- _What this exercise asks_:
1. Transcribe the part of the pediatric hemodialysis study abstract between "METHODS: The Pediatric" and "at dialysis initiation.", inclusive.
2. Finish out the next part of the pediatric hemodialysis study abstract, picking up right after its last sentence.

- _Exercise text_:
BACKGROUND: The aim of this study was to describe the experience of pediatric and young adult hemodialysis (HD) patients from a global cohort.
METHODS: The Pediatric Investigation and Close Collaborative Consortium for Ongoing Life Outcomes for MONitoring Dialysis Outcomes (PICCOLO MONDO) study provided de-identified electronic information of 3244 patients, ages 0-30 years from 2000 to 2012 in four regions: Asia, Europe, North America and South America. The study sample was categorized into pediatric (≤18 years old) and young adult (19-30 years old) groups based on the age at dialysis initiation.

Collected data
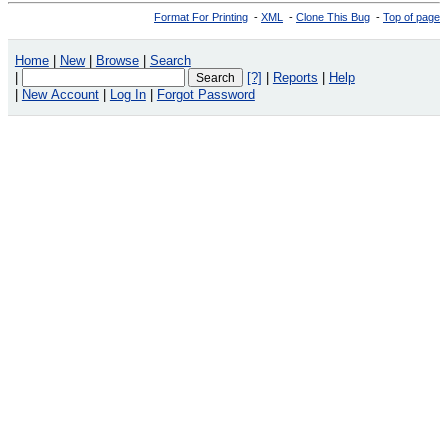
Format For Printing
-
XML
-
Clone This Bug
-
Top of page
Home
|
New
|
Browse
|
Search
|
[?]
|
Reports
|
Help
|
New Account
|
Log In
|
Forgot Password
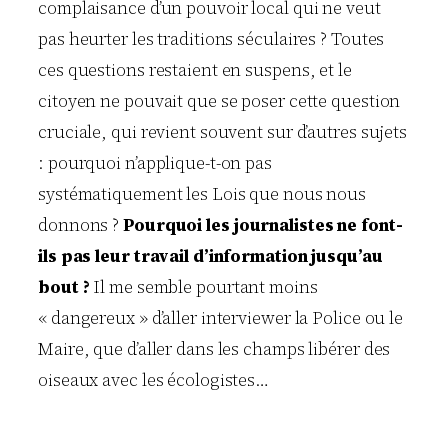
complaisance d’un pouvoir local qui ne veut
pas heurter les traditions séculaires ? Toutes
ces questions restaient en suspens, et le
citoyen ne pouvait que se poser cette question
cruciale, qui revient souvent sur d’autres sujets
: pourquoi n’applique-t-on pas
systématiquement les Lois que nous nous
donnons ?
Pourquoi les journalistes ne font-
ils pas leur travail d’information jusqu’au
bout ?
Il me semble pourtant moins
« dangereux » d’aller interviewer la Police ou le
Maire, que d’aller dans les champs libérer des
oiseaux avec les écologistes…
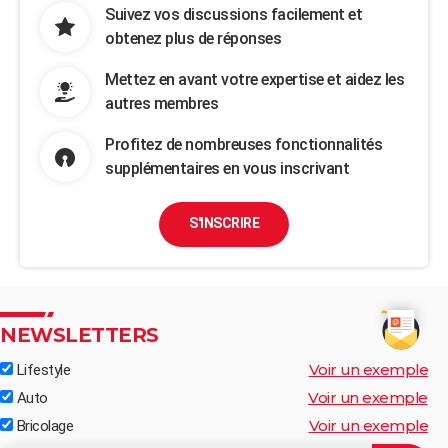
Suivez vos discussions facilement et
obtenez plus de réponses
Mettez en avant votre expertise et aidez les
autres membres
Profitez de nombreuses fonctionnalités
supplémentaires en vous inscrivant
S'INSCRIRE
NEWSLETTERS
Voir un exemple
Lifestyle
Voir un exemple
Auto
Voir un exemple
Bricolage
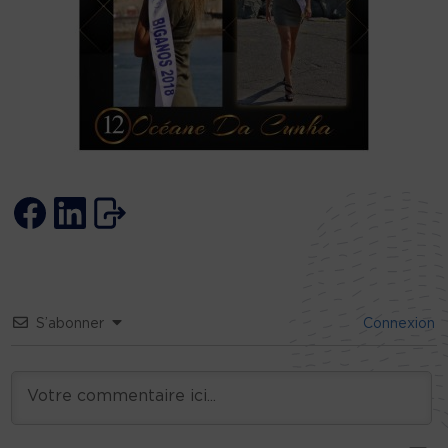
S’abonner
Connexion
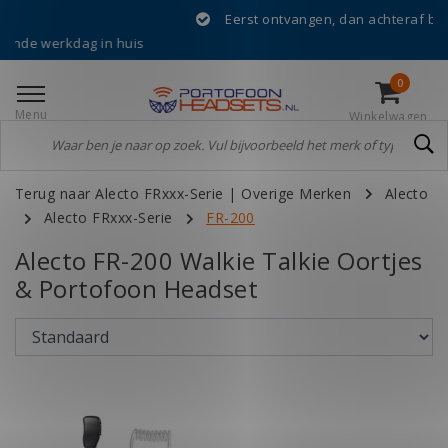
Eerst ontvangen, dan achteraf betalen 
e werkdag in huis
0
Menu
Winkelwagen
Terug naar Alecto FRxxx-Serie
|
Overige Merken
Alecto
Alecto FRxxx-Serie
FR-200
Alecto FR-200 Walkie Talkie Oortjes
& Portofoon Headset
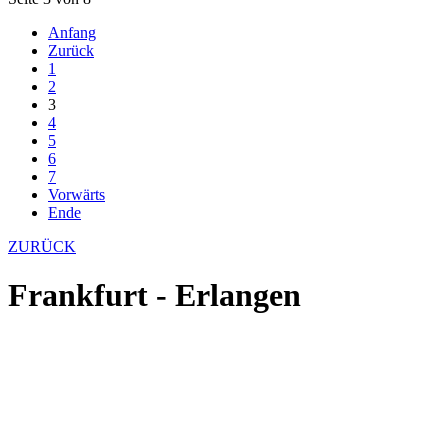
Anfang
Zurück
1
2
3
4
5
6
7
Vorwärts
Ende
ZURÜCK
Frankfurt - Erlangen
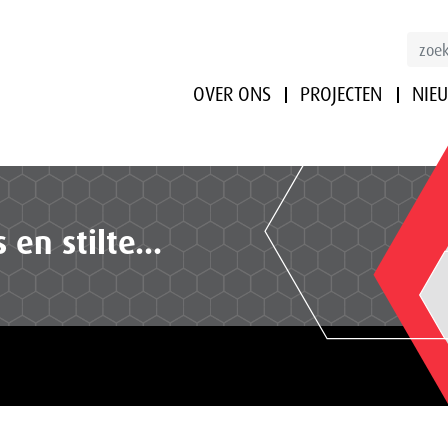
OVER ONS
PROJECTEN
NIE
s en stilte…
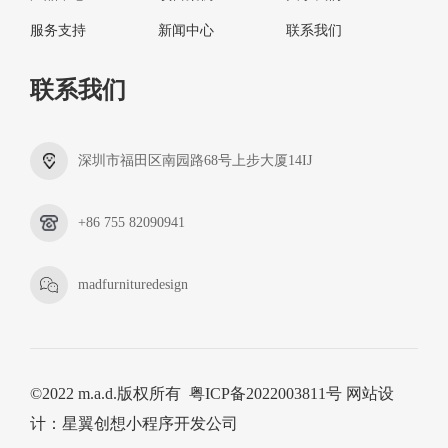
服务支持
新闻中心
联系我们
联系我们
深圳市福田区南园路68号上步大厦14IJ
+86 755 82090941
madfurnituredesign
©2022 m.a.d.版权所有
粤ICP备2022003811号
网站设
计
：
星翼创想
小程序开发公司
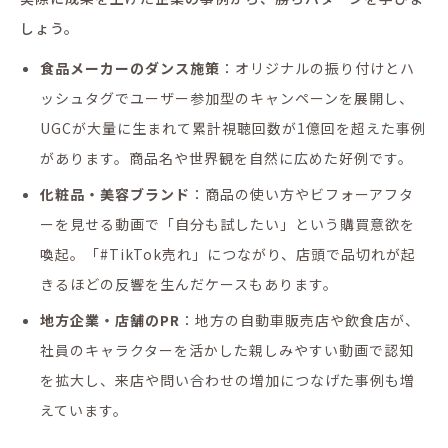
しょう。
食品メーカーのダンス施策
：オリジナルの振り付けとハ
ッシュタグでユーザー参加型のキャンペーンを展開し、
UGCが大量に生まれて累計視聴回数が1億回を超えた事例
があります。商品名や世界観を自然に広めた好例です。
化粧品・美容ブランド
：商品の使い方やビフォーアフタ
ーを見せる動画で「自分も試したい」という購買意欲を
喚起。「#TikTok売れ」につながり、店頭で品切れが起
きるほどの反響を生んだケースもあります。
地方企業・店舗のPR
：地方の自動車販売店や飲食店が、
社員のキャラクターを活かした親しみやすい動画で認知
を拡大し、来店や問い合わせの増加につなげた事例も増
えています。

- _Results for the exercise_:
1.
METHODS: The Pediatric Investigation and Close Collaborative Consortium for Ongoing Life Outcomes for MONitoring Dialysis Outcomes (PICCOLO MONDO) study provided de-identified electronic information of 3244 patients, ages 0-30 years from 2000 to 2012 in four regions: Asia, Europe, North America and South America. The study sample was categorized into pediatric (≤18 years old) and young adult (19-30 years old) groups based on the age at dialysis initiation.

2.
RESULTS: For those with known end-stage renal disease etiology, glomerular disease was the most common diagnosis in children and young adults. Using Europe as a reference group, North America [odds ratio (OR) 2.69; CI 1.29, 5.63] and South America (OR 4.21; CI 2.32, 7.63) had the greatest mortality among young adults. North America also had higher rates of overweight, obesity, hypertension, cardiovascular disease, hospitalizations and secondary diabetes compared with all other regions. Initial catheter use was greater for North American (86.4% in pediatric patients and 75.2% in young adults) and South America (80.6% in pediatric patients and 75.9% in young adults). Catheter use at 1-year follow-up was most common in North American children (77.3%) and young adults (62.9%). Asia had the lowest rate of catheter use. For both age groups, dialysis adequacy (equilibrated Kt/V) ranged between 1.4 and 1.5. In Asia, patients in both age groups had significantly longer treatment times than in any other region.
CONCLUSIONS: The PICCOLO MONDO study has provided unique baseline and 1-year follow-up information on children and young adults receiving HD around the globe. This cohort has brought to light aspects of care in these age groups that warrant further investigation.